* WORK TO COMPLETE *
Using the records that follow, count the lines containing the word "following" and give that number only.

* TASK DATA *
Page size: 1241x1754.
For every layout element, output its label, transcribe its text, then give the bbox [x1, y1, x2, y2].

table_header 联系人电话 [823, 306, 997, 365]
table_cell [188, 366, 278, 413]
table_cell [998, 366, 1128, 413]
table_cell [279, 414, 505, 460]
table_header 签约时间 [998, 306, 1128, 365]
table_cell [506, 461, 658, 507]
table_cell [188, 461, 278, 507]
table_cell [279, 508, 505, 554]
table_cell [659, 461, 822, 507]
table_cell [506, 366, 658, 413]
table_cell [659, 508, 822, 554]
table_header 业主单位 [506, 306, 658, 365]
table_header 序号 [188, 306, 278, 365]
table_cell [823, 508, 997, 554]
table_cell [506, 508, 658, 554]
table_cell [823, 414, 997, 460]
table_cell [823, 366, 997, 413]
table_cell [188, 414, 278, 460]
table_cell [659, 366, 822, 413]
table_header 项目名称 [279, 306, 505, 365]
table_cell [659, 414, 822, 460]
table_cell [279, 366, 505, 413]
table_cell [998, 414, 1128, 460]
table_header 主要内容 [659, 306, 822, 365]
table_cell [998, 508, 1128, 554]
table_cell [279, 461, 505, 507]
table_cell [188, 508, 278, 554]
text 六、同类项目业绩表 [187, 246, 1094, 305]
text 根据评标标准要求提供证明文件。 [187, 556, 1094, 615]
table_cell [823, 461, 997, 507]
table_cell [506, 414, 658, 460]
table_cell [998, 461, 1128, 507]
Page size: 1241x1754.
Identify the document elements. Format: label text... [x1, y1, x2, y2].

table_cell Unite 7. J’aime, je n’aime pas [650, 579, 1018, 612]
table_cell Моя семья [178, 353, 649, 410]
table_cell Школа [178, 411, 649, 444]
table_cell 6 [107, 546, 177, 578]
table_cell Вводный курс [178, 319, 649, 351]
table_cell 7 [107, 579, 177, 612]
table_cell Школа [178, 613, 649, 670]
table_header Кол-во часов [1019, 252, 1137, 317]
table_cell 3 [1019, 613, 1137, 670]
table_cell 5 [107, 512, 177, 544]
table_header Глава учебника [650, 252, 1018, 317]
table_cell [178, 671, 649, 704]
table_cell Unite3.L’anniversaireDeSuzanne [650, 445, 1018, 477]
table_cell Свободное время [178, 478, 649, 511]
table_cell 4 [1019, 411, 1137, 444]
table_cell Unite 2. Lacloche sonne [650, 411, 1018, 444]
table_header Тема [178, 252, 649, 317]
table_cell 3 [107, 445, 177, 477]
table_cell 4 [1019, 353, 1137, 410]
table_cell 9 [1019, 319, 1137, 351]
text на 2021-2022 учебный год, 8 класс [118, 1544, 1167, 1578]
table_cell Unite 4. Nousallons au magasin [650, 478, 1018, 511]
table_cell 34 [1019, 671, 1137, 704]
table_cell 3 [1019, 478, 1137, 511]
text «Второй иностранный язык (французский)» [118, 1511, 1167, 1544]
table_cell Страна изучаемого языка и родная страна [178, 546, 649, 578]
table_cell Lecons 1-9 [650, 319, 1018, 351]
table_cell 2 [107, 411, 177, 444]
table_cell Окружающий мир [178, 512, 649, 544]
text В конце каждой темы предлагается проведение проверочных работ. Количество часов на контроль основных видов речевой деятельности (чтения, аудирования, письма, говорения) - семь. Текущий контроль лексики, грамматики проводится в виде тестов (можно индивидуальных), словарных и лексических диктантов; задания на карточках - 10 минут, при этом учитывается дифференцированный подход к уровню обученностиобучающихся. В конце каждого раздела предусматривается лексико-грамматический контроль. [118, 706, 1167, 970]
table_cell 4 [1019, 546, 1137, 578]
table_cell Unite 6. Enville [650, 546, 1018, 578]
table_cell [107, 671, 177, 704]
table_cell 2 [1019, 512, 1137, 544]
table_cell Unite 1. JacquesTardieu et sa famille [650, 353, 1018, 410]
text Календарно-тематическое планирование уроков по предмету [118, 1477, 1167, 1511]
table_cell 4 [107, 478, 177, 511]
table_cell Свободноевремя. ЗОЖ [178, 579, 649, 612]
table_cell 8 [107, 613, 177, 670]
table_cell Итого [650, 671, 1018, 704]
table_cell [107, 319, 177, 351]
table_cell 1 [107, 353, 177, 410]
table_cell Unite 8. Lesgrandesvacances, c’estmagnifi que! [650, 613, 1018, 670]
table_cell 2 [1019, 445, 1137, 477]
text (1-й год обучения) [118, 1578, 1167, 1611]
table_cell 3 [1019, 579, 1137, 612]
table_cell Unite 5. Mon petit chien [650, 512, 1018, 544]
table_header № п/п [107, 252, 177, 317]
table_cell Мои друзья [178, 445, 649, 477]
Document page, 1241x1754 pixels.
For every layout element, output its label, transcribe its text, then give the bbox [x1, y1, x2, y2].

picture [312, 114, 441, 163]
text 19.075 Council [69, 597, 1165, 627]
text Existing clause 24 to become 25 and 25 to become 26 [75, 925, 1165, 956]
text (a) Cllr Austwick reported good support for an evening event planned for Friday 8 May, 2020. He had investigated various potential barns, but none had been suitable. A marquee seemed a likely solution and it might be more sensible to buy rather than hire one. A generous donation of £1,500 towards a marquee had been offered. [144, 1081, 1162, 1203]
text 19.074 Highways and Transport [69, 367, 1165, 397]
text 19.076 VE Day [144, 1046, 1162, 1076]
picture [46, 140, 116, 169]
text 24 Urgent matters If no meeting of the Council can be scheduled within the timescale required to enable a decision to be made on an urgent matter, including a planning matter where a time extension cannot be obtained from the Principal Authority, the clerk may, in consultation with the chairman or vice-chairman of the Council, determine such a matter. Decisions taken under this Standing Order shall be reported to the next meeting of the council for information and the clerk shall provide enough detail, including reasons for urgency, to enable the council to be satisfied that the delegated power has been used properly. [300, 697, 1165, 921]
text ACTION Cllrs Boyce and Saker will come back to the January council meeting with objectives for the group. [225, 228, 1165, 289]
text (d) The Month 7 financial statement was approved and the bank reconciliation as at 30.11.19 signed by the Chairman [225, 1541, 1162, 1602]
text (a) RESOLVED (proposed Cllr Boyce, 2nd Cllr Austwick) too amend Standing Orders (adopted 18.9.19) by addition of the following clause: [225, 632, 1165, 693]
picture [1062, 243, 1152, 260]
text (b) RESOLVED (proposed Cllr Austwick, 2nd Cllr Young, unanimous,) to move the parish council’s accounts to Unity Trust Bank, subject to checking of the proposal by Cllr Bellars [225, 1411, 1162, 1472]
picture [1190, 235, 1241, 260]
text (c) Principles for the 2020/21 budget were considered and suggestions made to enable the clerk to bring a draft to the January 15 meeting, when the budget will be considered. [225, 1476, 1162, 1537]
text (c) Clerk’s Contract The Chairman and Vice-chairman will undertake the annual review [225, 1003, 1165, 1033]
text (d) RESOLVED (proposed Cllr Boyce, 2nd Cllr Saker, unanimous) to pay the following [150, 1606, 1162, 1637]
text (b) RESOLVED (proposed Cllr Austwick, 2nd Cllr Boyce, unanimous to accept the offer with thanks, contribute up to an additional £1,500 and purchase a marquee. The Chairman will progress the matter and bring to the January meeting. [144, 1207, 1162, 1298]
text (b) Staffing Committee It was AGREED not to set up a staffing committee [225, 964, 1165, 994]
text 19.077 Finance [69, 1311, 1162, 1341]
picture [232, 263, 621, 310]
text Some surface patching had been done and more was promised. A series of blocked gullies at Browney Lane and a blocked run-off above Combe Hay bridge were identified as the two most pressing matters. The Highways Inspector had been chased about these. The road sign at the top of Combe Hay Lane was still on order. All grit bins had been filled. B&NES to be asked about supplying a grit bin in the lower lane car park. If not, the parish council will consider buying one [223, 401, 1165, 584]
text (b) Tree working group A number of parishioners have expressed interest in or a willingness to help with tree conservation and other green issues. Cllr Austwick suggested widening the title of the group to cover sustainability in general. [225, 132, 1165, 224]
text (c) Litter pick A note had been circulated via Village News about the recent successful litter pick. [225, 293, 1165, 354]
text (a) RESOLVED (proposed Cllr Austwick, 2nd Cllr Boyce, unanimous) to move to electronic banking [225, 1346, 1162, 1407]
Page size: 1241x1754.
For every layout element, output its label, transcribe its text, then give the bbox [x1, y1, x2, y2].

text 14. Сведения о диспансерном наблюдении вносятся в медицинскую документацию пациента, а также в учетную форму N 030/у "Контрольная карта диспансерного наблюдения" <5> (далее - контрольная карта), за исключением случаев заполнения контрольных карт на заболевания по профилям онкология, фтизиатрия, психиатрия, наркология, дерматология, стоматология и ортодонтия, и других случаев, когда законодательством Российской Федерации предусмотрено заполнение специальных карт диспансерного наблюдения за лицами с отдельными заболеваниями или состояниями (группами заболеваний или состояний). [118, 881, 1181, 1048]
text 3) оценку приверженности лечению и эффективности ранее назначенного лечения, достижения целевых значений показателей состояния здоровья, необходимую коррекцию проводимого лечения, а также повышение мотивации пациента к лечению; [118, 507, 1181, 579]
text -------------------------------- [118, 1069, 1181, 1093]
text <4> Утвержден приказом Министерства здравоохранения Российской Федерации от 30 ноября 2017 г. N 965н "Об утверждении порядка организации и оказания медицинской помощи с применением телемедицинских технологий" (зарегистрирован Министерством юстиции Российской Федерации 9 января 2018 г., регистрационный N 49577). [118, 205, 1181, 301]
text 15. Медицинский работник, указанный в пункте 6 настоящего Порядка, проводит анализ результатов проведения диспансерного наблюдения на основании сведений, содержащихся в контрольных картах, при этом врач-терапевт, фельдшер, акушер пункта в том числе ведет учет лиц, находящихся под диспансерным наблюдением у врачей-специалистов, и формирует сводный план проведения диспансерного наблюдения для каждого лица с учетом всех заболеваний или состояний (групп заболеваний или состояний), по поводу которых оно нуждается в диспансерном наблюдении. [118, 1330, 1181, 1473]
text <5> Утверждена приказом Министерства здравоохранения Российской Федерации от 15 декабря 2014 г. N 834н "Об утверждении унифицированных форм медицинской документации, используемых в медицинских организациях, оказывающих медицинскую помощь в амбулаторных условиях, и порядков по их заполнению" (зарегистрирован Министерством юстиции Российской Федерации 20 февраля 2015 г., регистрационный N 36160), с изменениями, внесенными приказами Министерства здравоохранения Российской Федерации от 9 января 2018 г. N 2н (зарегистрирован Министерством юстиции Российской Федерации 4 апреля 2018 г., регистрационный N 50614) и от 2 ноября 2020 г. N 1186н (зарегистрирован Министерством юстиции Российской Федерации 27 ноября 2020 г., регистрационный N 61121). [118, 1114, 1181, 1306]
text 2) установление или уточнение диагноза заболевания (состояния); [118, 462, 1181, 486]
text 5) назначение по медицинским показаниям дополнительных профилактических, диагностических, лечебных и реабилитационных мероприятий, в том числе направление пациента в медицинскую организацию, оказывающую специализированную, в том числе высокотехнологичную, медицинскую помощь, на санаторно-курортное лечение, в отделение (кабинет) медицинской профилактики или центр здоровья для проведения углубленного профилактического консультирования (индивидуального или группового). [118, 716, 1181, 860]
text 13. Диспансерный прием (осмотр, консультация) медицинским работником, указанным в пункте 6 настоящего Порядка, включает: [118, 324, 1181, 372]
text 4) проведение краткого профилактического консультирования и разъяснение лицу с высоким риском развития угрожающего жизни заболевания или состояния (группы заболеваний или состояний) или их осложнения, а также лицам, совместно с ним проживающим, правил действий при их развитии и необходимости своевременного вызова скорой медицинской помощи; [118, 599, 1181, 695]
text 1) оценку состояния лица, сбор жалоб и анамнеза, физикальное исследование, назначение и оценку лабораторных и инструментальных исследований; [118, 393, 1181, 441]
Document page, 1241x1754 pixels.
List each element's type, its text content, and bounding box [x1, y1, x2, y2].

* RESPONSE *
2